EXTRAIT DU DOCUMENT

=-=-=

Le prince agissait-il ainsi de manière autonome par rapport au roi ? La lecture complète du document et la conservation d'autres lettres également adressées au roi d'Aragon, notamment par le roi du Portugal, en font douter. En réalité, le primogenitus Alphonse s'inscrivait dans la continuité des actions diplomatiques du roi. Un jour après son fils, le 15 mai 1305, Denis du Portugal écrivait en effet également à Jacques II pour défendre les droits du prince Alphonse25.
Non seulement les thèmes abordés dans ces lettres étaient analogues, mais le responsable de leur rédaction était le même : Estevão da Guarda. Membre de la Curia regis, Estevão da Guarda était un proche de Denis. Il servit comme scribe dans la chambre du roi de 1299 à la fin du règne, et a pu être considéré par certains historiens comme secrétaire privé (escrivão da puridade)26avant la lettre ou comme scriptor secretorum du roi Denis27.

=-=-=

SEGMENT DE DONNÉES
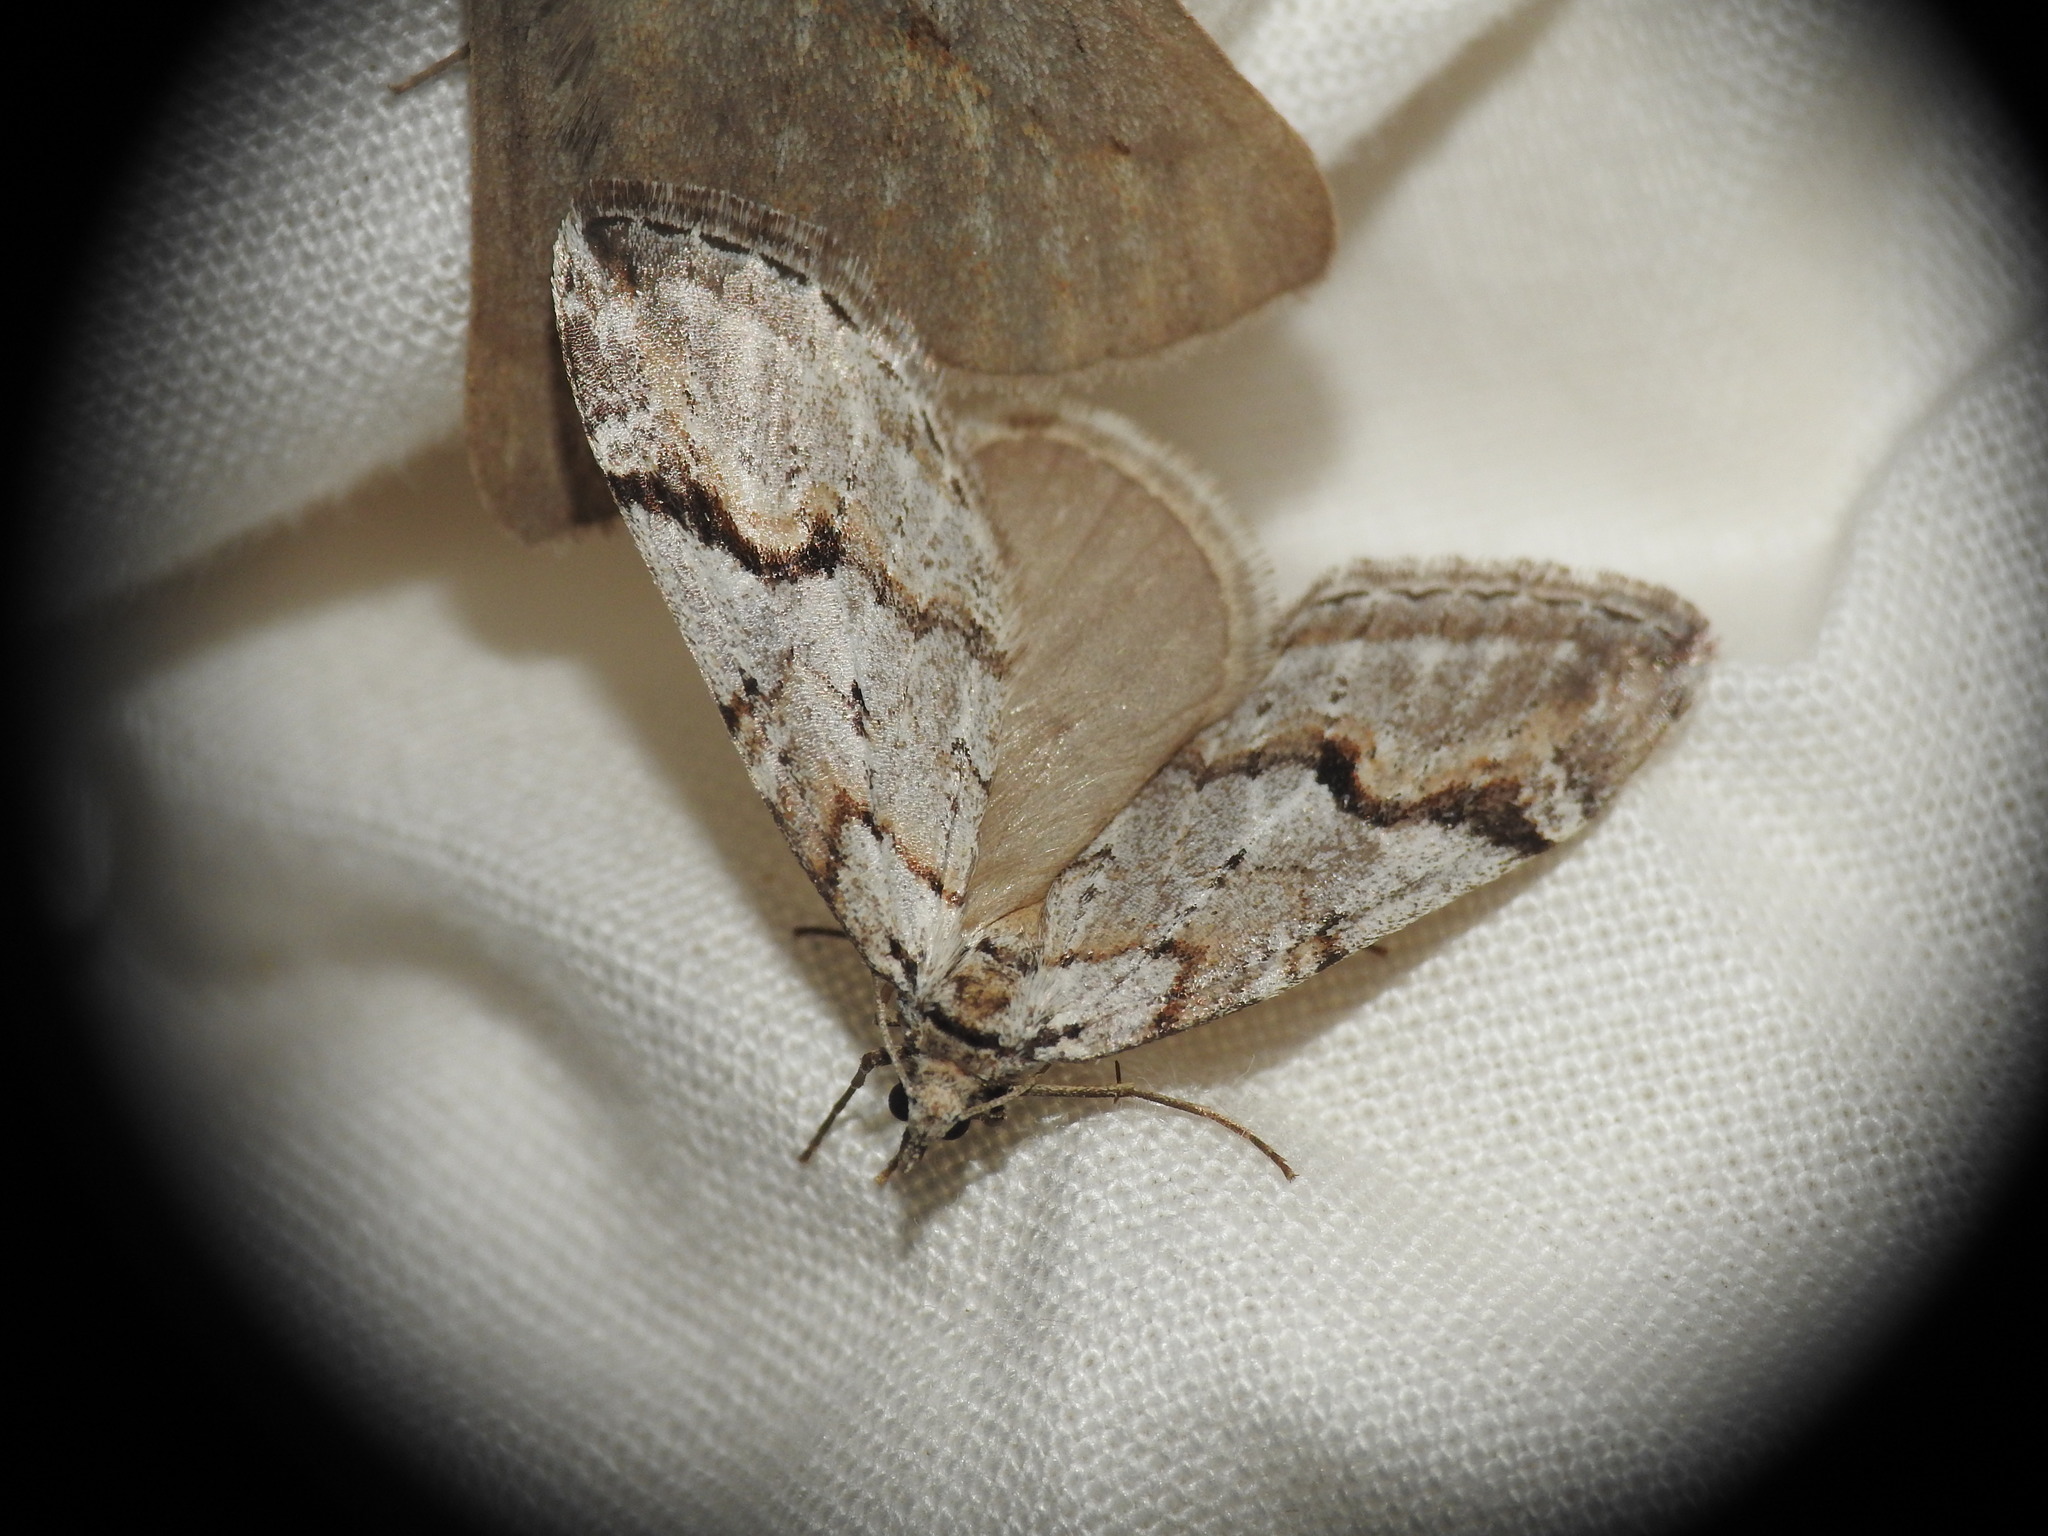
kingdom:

=-=-=

CONSIGNE
Selon l'extrait du document, pendant quelle période Estevão da Guarda servit-il comme scribe dans la chambre du roi ?

RÉPONSE FINALE
De 1299 à la fin du règne.